トヨタから出向・転籍し、現在は金属素形材メーカーである中央可鍛工業に所属する小柳克栄参与は、トヨタと仕入先、両方を知るからこそ、両社の間にあるリアルな認識の差を語った。

中央可鍛工業・小柳参与

私も時折、明知工場へお邪魔して、お話を聞く機会がありますが、行くたびにどんどん工場の姿が変わっていく。

それについていこうと、中央可鍛のメンバーを連れて改善・改革を進めようとしていますが、リソーセスの大きな違いから、トヨタの進歩について行けず、その差が開いていく印象を受けています。

トヨタから来た人はTPS(トヨタ生産方式)をしっかり教育・研修で学んでいる。一方、受け入れる仕入先は、必ずしもトヨタと同程度とは限らない。

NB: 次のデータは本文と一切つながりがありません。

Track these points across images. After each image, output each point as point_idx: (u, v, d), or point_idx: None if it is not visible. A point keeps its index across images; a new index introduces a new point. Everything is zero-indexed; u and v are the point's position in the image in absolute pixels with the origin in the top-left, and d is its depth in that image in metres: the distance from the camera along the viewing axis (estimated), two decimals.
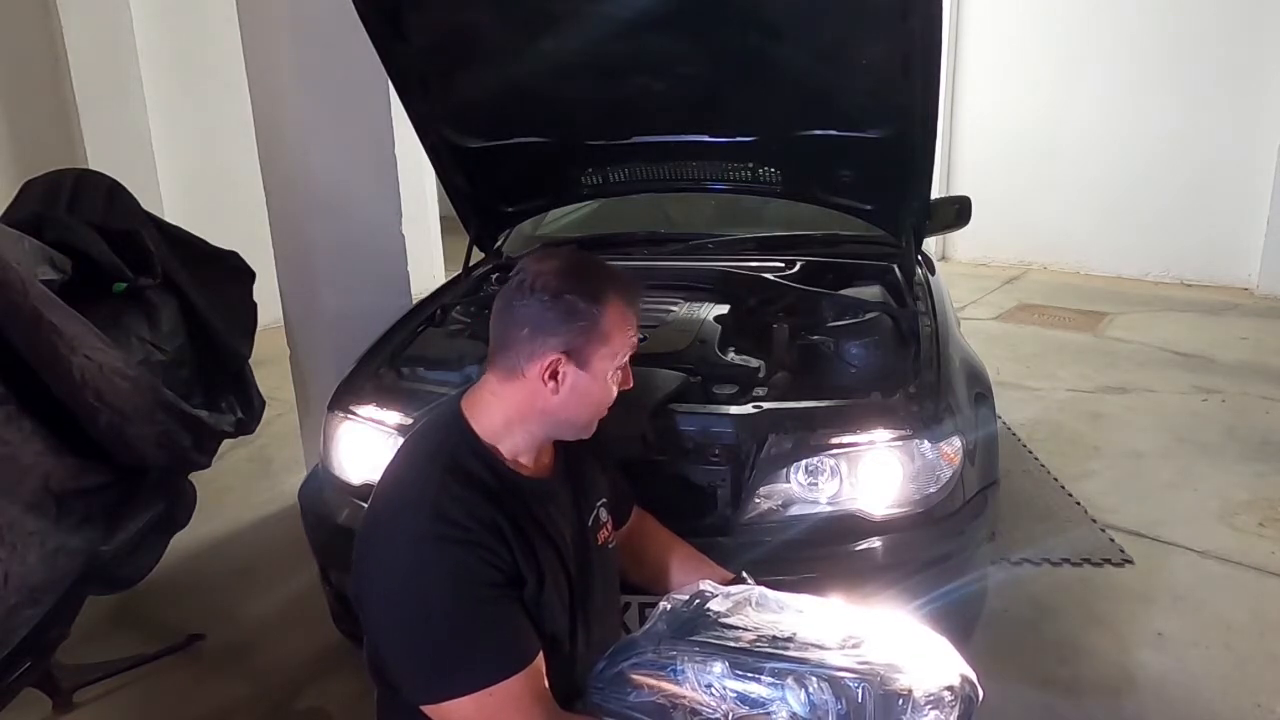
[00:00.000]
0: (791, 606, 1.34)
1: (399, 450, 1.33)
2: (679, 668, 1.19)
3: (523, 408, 1.27)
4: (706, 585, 1.38)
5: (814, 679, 1.15)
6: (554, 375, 1.24)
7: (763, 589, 1.38)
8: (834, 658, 1.19)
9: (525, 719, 1.16)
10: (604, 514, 1.44)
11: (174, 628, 2.51)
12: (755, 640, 1.23)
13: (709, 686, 1.18)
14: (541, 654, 1.20)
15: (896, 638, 1.27)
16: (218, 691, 2.31)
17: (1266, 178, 5.86)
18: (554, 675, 1.22)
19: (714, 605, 1.32)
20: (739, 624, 1.27)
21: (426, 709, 1.17)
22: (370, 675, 1.28)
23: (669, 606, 1.34)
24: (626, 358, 1.31)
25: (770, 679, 1.16)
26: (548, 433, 1.31)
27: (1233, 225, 6.10)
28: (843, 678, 1.15)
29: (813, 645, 1.22)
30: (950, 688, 1.19)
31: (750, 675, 1.17)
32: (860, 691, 1.14)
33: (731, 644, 1.22)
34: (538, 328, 1.24)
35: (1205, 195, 6.19)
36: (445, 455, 1.24)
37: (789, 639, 1.23)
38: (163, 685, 2.33)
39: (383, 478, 1.29)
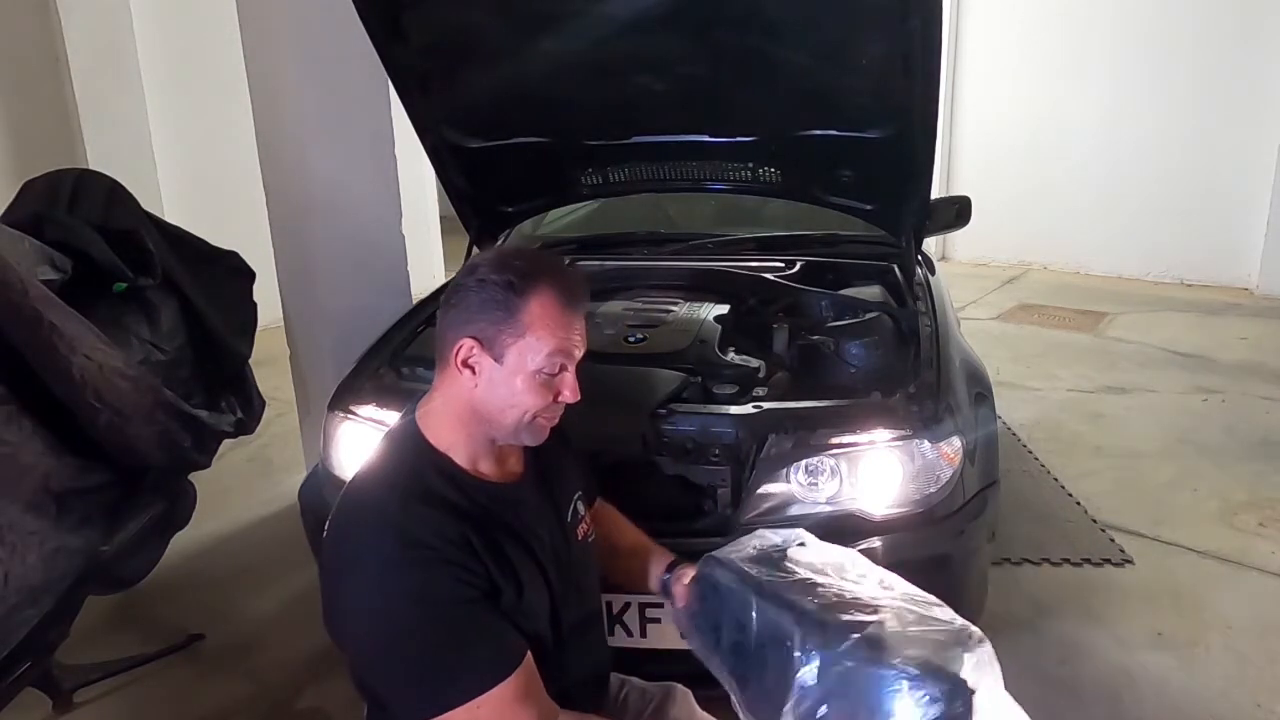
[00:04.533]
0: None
1: (358, 474, 1.27)
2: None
3: (457, 405, 1.24)
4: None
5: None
6: (467, 363, 1.21)
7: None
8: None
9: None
10: (581, 507, 1.41)
11: (174, 628, 2.51)
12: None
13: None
14: (529, 654, 1.17)
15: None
16: (218, 691, 2.31)
17: (1266, 178, 5.86)
18: (542, 674, 1.20)
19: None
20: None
21: None
22: (357, 690, 1.26)
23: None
24: (560, 363, 1.22)
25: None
26: (487, 434, 1.25)
27: (1233, 225, 6.10)
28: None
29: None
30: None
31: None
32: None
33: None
34: (458, 313, 1.22)
35: (1205, 195, 6.20)
36: (405, 476, 1.20)
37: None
38: (163, 685, 2.33)
39: (342, 503, 1.23)
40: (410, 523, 1.15)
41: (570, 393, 1.25)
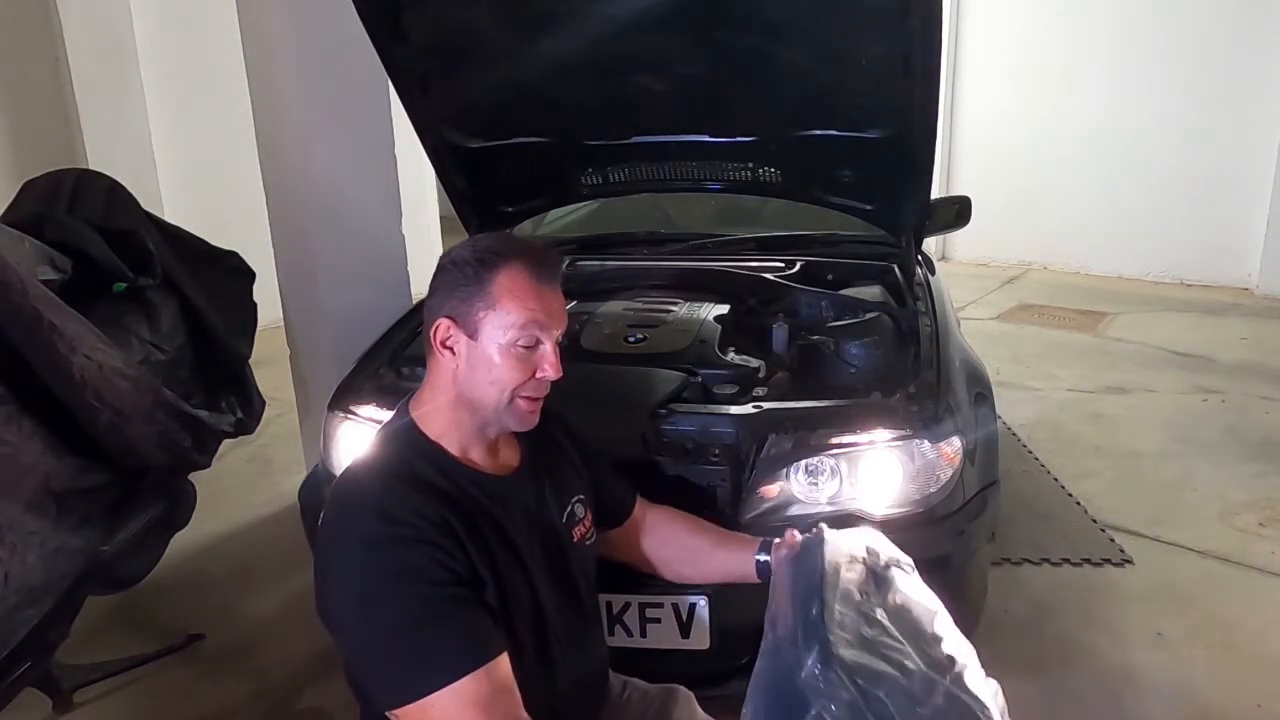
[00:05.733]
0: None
1: (350, 464, 1.27)
2: None
3: (444, 392, 1.25)
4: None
5: None
6: (446, 344, 1.23)
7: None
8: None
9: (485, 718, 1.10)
10: (580, 510, 1.40)
11: (174, 628, 2.51)
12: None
13: None
14: (505, 655, 1.14)
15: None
16: (218, 691, 2.31)
17: (1267, 178, 5.86)
18: (530, 678, 1.18)
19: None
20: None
21: (393, 715, 1.13)
22: (351, 689, 1.25)
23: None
24: (535, 336, 1.22)
25: None
26: (476, 420, 1.26)
27: (1233, 225, 6.10)
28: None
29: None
30: None
31: None
32: None
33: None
34: (434, 296, 1.25)
35: (1205, 195, 6.20)
36: (393, 462, 1.22)
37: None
38: (163, 685, 2.33)
39: (333, 491, 1.24)
40: (389, 501, 1.15)
41: (552, 368, 1.24)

こういう状態でトヨタから指導を受けても、つらい思いをする。困ってしまう。設備改造など、問題提起されたことにも対応できない。

近年、「寄り添い活動」という言葉を耳にします。トヨタが仕入先に寄り添ってくれる、ありがたいと受け止めたいですが、いろいろな企業があります。

規模の大きさ、文化、伝統、環境がまったく違います。そういう中で、トヨタから話があると、逆に負担が増えるんじゃないかと懸念するところもあります。本当に寄り添うなら、相手の企業の困りごとをしっかり聞いて、同じ目線に立って、同じ方向から設備を見たり、お客さんを見ることが大切だと思います。